## [CONSIGNES]
1. Répondez aux questions suivantes d'après la fiche du livre.
(a) Qui a invité l'inspecteur Bonneau ?
(b) Où le chauffeur est-il retrouvé mort ?
(c) Quel indice retrouvé sur les lieux du crime cache-t-on à Lamouche ?
2. Recopiez fidèlement le passage de la fiche du livre qui va de « J.L. Blanchard. – » jusqu'à « de sa limousine. » inclus.
3. Traduisez en anglais la phrase suivante de la fiche du livre : « Quand un deuxième cadavre est découvert, affreusement mutilé, la quête de Lamouche devient une course contre la montre. »

J.L. Blanchard. – La femme papillon. – Montréal : Fides, 2024. – 350 pages.
Polar
Résumé :
Invité par le président de la République,
l’inspecteur Bonneau disparaît dès qu’il met les pieds à Paris. Plus troublant
encore, le chauffeur qui doit l’accueillir à l’aéroport est retrouvé mort dans
le coffre de sa limousine.
Dépêché en France pour élucider ce mystère,
Lamouche fait face à la méfiance de la police locale, qui voit cette ingérence
d’un mauvais œil. Résolu à mener sa propre enquête, il découvre qu’on lui cache
l’existence d’un indice retrouvé sur les lieux du crime : un médaillon qui semble
relier l’affaire à une mystérieuse organisation, l’Ordre des Monarques. Quand
un deuxième cadavre est découvert, affreusement mutilé, la quête de Lamouche
devient une course contre la montre.
Dans cette affaire à l’apparence de complot
international, deux questions s’imposent: par quel fil obscur Bonneau est-il
lié à l’Ordre des Monarques ? Et surtout, quel est le but de cette secte et de
son énigmatique dirigeante, celle que l’on surnomme « la femme papillon» ?

## [DONNÉES EXTRAITES]
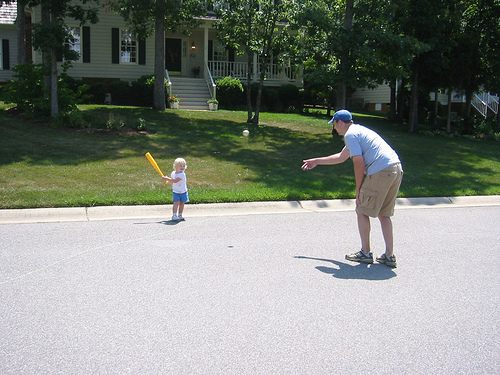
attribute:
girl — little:
[146, 149, 202, 224]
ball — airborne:
[226, 112, 262, 143]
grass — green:
[2, 96, 494, 206]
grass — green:
[10, 107, 498, 197]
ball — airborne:
[227, 102, 269, 157]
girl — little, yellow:
[162, 152, 191, 223]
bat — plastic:
[143, 147, 168, 181]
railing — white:
[208, 58, 298, 80]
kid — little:
[159, 153, 197, 223]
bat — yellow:
[140, 146, 170, 183]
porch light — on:
[188, 40, 198, 53]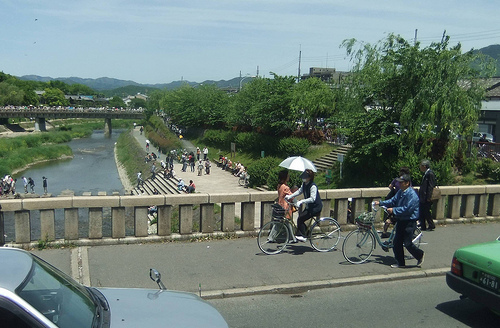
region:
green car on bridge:
[444, 235, 498, 312]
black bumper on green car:
[443, 269, 498, 305]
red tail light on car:
[448, 256, 462, 277]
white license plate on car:
[477, 272, 498, 287]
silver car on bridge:
[0, 245, 230, 326]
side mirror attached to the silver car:
[147, 267, 169, 292]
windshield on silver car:
[15, 253, 107, 325]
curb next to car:
[195, 263, 451, 300]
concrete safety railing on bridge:
[1, 193, 275, 247]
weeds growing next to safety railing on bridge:
[33, 237, 63, 253]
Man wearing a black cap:
[388, 171, 413, 188]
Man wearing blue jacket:
[373, 188, 440, 219]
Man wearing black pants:
[391, 215, 428, 278]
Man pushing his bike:
[337, 171, 437, 277]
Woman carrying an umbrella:
[270, 145, 322, 178]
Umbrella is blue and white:
[276, 149, 323, 180]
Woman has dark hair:
[271, 168, 298, 188]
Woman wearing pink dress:
[276, 185, 291, 222]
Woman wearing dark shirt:
[287, 168, 333, 203]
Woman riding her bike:
[261, 172, 341, 260]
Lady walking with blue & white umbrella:
[274, 156, 299, 192]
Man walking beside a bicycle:
[352, 176, 434, 271]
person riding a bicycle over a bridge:
[266, 169, 341, 234]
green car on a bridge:
[451, 234, 498, 296]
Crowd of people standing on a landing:
[161, 148, 255, 188]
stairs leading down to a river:
[318, 139, 343, 175]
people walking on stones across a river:
[0, 171, 55, 196]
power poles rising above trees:
[223, 61, 317, 81]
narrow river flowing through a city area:
[71, 125, 125, 196]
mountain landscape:
[20, 70, 182, 102]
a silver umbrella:
[274, 152, 320, 174]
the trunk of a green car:
[444, 225, 499, 298]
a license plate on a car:
[477, 268, 497, 288]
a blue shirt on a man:
[380, 185, 425, 220]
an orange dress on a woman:
[267, 180, 292, 221]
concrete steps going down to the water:
[125, 170, 197, 195]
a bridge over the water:
[5, 95, 165, 150]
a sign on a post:
[330, 150, 345, 177]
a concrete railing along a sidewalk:
[0, 180, 492, 240]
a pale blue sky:
[2, 4, 499, 84]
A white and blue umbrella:
[275, 147, 321, 202]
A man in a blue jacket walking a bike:
[335, 169, 432, 262]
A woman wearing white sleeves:
[261, 164, 340, 252]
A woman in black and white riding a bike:
[253, 166, 340, 256]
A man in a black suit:
[415, 157, 445, 237]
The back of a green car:
[436, 228, 495, 318]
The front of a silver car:
[0, 248, 234, 326]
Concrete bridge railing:
[2, 191, 223, 243]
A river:
[19, 125, 124, 226]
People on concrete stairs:
[125, 157, 197, 199]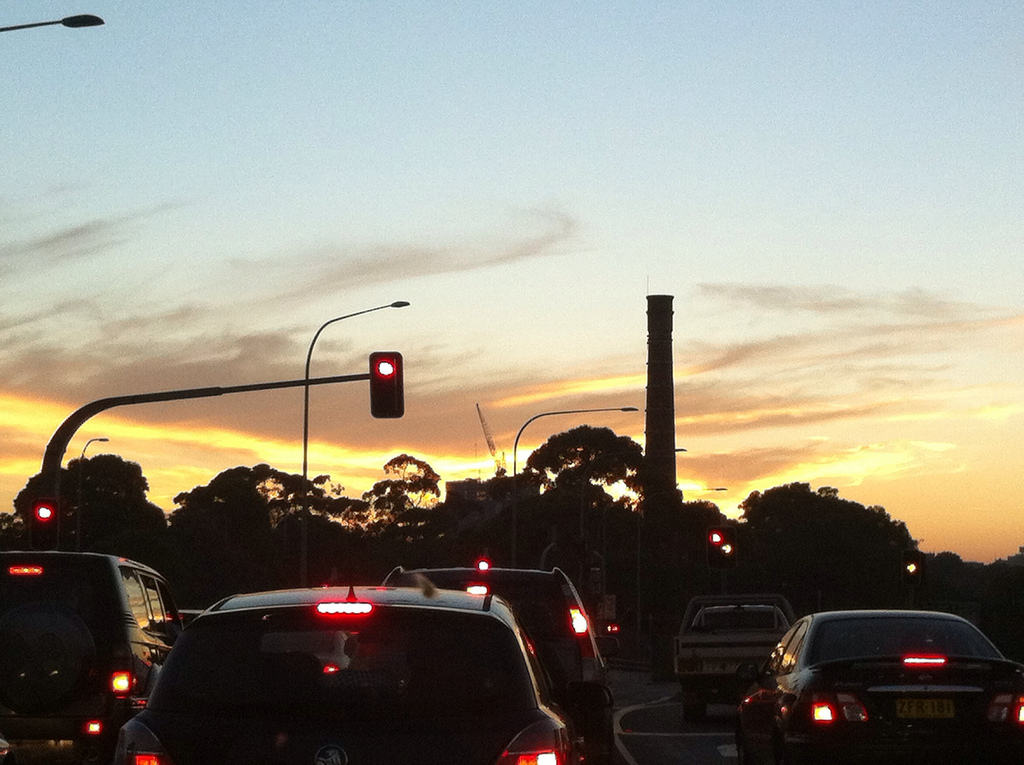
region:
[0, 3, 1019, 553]
clouds under blue sky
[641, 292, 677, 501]
silhouette of smoke stack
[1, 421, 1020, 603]
silhouette of tree tops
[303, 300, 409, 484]
street light on curved pole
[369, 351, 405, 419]
glowing round traffic light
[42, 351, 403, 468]
traffic light on horizontal pole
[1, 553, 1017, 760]
rear view of vehicles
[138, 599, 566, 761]
glowing brake lights on vehicle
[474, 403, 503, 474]
top of industrial crane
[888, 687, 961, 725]
license plate on car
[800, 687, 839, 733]
left brake light on car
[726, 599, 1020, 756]
black car on the street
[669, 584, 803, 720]
truck on the road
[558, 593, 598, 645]
right brake light on truck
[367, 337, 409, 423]
red traffic light hanging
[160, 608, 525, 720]
back window on truck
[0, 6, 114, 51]
light post in air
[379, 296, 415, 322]
light hanging in air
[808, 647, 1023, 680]
spoiler on back of car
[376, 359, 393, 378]
bright light is red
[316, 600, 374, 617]
bright light is red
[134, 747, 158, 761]
bright light is red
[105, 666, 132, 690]
bright light is red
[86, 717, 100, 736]
bright light is red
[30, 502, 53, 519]
bright light is red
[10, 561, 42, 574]
bright light is red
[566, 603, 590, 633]
bright light is red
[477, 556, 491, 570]
bright light is red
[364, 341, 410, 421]
traffic signal over the road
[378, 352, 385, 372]
red light on the traffic signal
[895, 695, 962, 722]
yellow license plat eon the car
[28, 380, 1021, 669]
trees in front of the traffic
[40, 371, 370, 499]
pole the traffic signal is attached to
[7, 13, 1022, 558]
blue sky fading to yellow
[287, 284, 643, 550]
street lights in front of the trees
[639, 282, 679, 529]
tower in front of the trees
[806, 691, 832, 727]
Brake light on the car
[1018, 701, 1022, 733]
Brake light on the car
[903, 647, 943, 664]
Brake light on the car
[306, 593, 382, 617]
Brake light on the car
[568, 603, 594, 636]
Brake light on the car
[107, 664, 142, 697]
Brake light on the car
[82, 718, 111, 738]
Brake light on the car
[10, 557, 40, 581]
Brake light on the car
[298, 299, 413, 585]
A tall light pole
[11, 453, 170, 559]
A tree in the distance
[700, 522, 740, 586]
A traffic signal ahead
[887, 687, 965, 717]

## [RÉPONSES PAR TÂCHE]
1.
(a) Le président de la République.
(b) Dans le coffre de sa limousine.
(c) Un médaillon.

2.
J.L. Blanchard. – La femme papillon. – Montréal : Fides, 2024. – 350 pages.
Polar
Résumé :
Invité par le président de la République,
l’inspecteur Bonneau disparaît dès qu’il met les pieds à Paris. Plus troublant
encore, le chauffeur qui doit l’accueillir à l’aéroport est retrouvé mort dans
le coffre de sa limousine.

3. When a second body is discovered, horribly mutilated, Lamouche's quest becomes a race against time.